O caso do ex-presidente do Peru, Alberto Fujimori, segundo Vivian, é um dos exemplos de jurisprudência internacional que pode embasar a decisão do Estado brasileiro. Com base na recomendação da OEA, o ditador peruano foi condenado há 25 anos, pela suprema corte do país andino, devido às violações aos direitos humanos cometidas durante seu governo. A decisão da OEA, no caso brasileiro, deve sair até o final deste ano.
Marcelo Zelic, vice-presidente do Grupo Tortura Nunca Mais de São Paulo, um dos organizadores do ato que ocorreu nesta terça-feira, 18, em frente à Secretaria de Justiça, no centro da capital paulista, para protestar contra a impunidade dos torturadores da ditadura militar, também está confiante em uma decisão favorável do tribunal internacional. “Esperamos que o Supremo volte a discutir o assunto e que a justiça seja feita em nosso país”, ressalta.
O candidato à presidência da República pelo PSOL, Plínio de Arruda Sampaio, compareceu ao ato contra a impunidade dos torturadores e afirmou que pretende utilizar sua campanha para denunciar essas arbitrariedades.
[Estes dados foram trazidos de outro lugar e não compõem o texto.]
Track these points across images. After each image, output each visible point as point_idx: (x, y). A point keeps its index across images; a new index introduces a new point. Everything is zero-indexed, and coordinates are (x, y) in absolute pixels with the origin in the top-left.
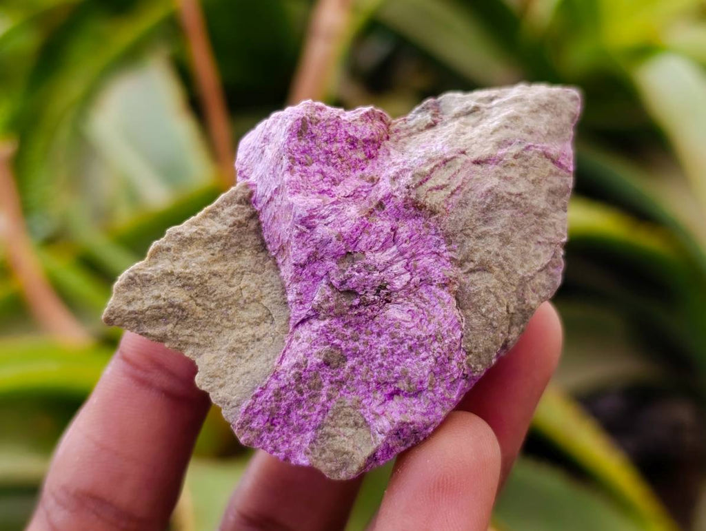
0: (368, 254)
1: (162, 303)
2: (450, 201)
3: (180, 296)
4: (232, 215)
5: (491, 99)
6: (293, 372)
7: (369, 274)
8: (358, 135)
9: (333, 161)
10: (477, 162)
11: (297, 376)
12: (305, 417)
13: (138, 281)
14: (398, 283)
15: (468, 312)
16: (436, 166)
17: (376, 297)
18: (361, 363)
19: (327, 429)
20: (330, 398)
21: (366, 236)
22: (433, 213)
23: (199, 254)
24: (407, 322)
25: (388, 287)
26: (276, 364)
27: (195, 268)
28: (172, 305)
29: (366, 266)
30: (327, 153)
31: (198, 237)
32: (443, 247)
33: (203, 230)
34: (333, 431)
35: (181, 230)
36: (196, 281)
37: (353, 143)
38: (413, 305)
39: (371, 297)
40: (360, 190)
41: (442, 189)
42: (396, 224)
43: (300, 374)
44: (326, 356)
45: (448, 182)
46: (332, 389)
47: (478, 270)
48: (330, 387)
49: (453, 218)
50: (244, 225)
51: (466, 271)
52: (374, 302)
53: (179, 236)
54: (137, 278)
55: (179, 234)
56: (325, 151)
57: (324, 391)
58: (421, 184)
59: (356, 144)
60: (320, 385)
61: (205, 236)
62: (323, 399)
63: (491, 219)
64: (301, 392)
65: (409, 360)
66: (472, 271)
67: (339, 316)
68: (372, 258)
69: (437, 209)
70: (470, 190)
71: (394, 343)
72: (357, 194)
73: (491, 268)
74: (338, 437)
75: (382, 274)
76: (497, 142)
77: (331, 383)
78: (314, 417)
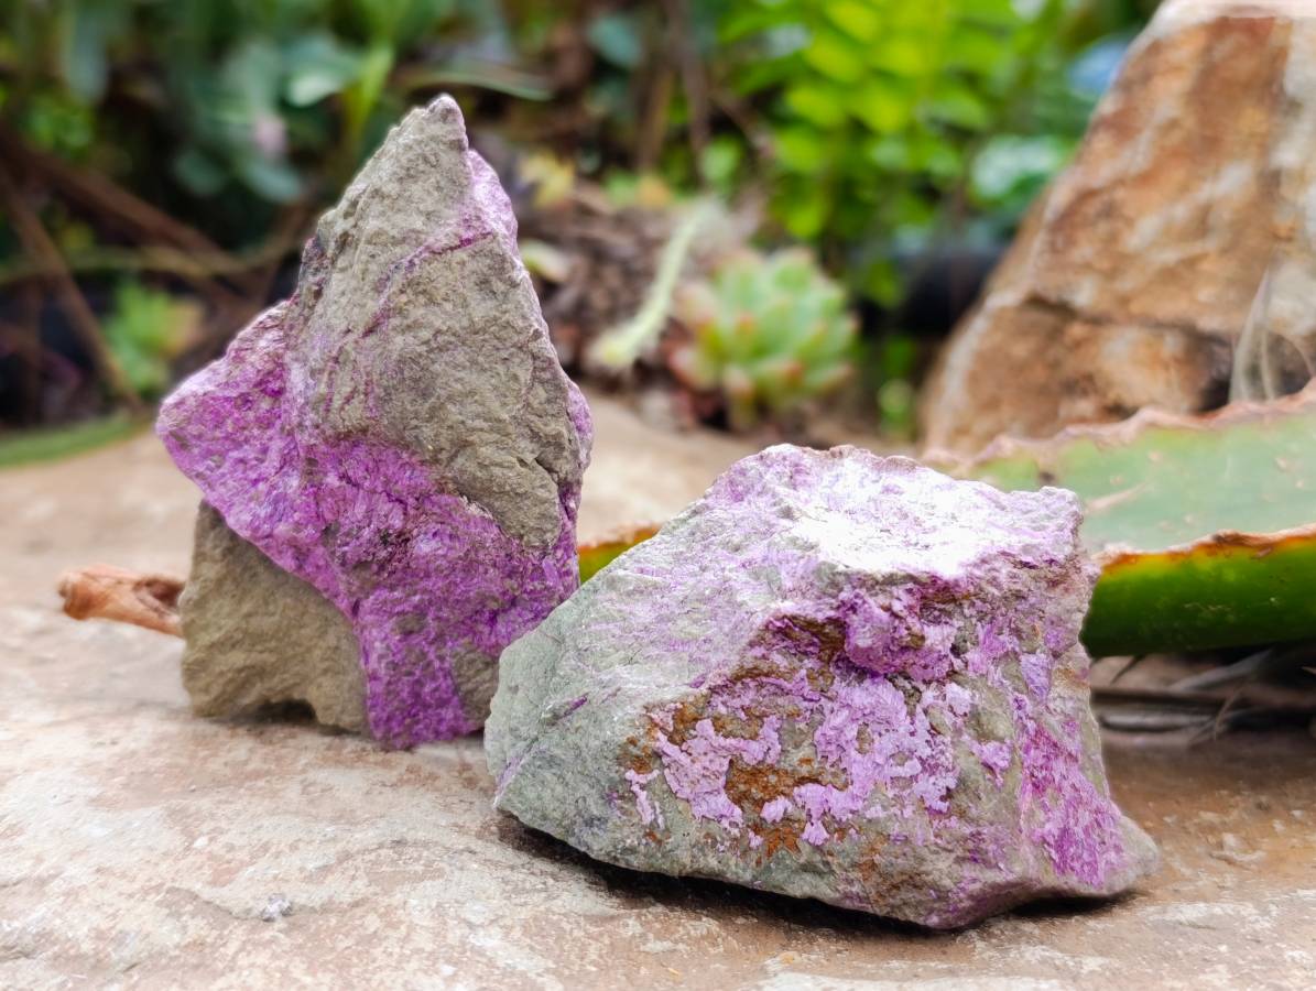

Ele também acredita que a corte da OEA vá condenar o Estado brasileiro. Mas é cético em relação a como o governo conduzirá internamente a questão. “Não acredito que se sensibilizem com a decisão, continuarão impedindo que esses crimes sejam punidos”, afirma referindo-se às autoridades do país.
Tortura hoje
Para a coordenadora do Observatório das Violências Policiais e companheira do jornalista Luiz Eduardo Merlino, assassinado sob tortura no DOI-Codi paulista, em 1971, Angela Mendes de Almeida, a decisão do STF incentiva a perpetuação da prática de tortura no país nos dias de hoje. “A mensagem é de que (os policiais) podem torturar a vontade”, lamenta.
Além da decisão do STF, mais um processo movido contra torturadores foi arquivado pela Justiça recentemente. Outro ainda está em tramitação, em Brasilia. Em ambos, o ex-comandante do DOI-Codi paulista, Carlos Alberto Brilhante Ustra, figura como réu. No que foi arquivado e que é movido por Angela e pela irmã do jornalista, Regina Merlino, o ex-presidente da República e senador José Sarney (PMDB-AP) seria testemunha de defesa de Brilhante Ustra. Com o arquivamento do caso, Sarney não chegou a depor a favor do torturador.
O jornalista Pedro Estevam da Rocha Pomar, neto do dirigente do Comitê Central do PC do B (Partido Comunista do Brasil), Pedro Pomar, assassinado em dezembro de 1976, pelos militares do DOI-Codi, no episódio que ficou conhecido como o Massacre da Lapa, também considera que a decisão do Supremo Tribunal Federal dá salvo conduto para as forças policiais agirem com truculência.
“Autoriza indiretamente que as polícias militares sejam máquinas de matar. A polícia militar brasileira é a que mais mata no mundo. Em maio de 2006 tivemos um banho de sangue em São Paulo, que permanece impune. Recentemente, trucidaram um brasileiro na frente da mãe. Não adiantou suplicar. A polícia está habituada a matar” critica o jornalista.